Youth often facilitates an easier adjustment to new things, and I did adjust to the southern culture.  I pretended to be interested in the boys, and I did become involved in the athletic events......as a CHEERLEADER.   In the realm of the gym this was as close as a girl could get to being an athlete.

Yes, I did adjust, but only superficially.  As soon as high school was over, I returned to the east and attended a women’s college where I could participate in most sports and not worry about working up a sweat.  Oh yes, and sure enough, I fell in love with my college gym teacher too.  (Incidentally, I do believe I have never met a self-respecting lesbian who had not fallen in love with at least one of her gym teachers.)

Now in my dotage, retired and all, now that I am free to spend as much time in the gym as I want....It’s amazing how easy it is to find a way to avoid the place.  Excuses abound when I’m feeling lazy or aching.  But then, the next thing I know, I’m missing that gym.  There goes that voice in my head again. 

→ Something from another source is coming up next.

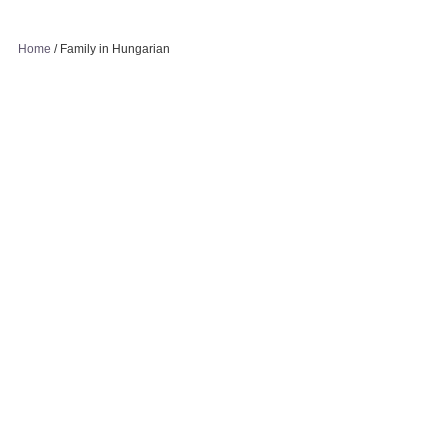
Home
/
Family in Hungarian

“Time to go to the gym, Betsy!”



About the Author


Betsy has been active in the GLBT community including PFLAG, the Denver women’s chorus,  OLOC (Old Lesbians Organizing for Change).  She has been retired from the Human Services field for about 15 years.  Since her retirement her major activities include tennis, camping, traveling, teaching skiing as a volunteer instructor with National Sports Center for the Disabled, and learning. Betsy came out as a lesbian after 25 years of marriage. She has a close relationship with her three children and enjoys spending time with her four grandchildren. Betsy says her greatest and most meaningful enjoyment comes from sharing her life with her partner of 25 years, Gillian Edwards.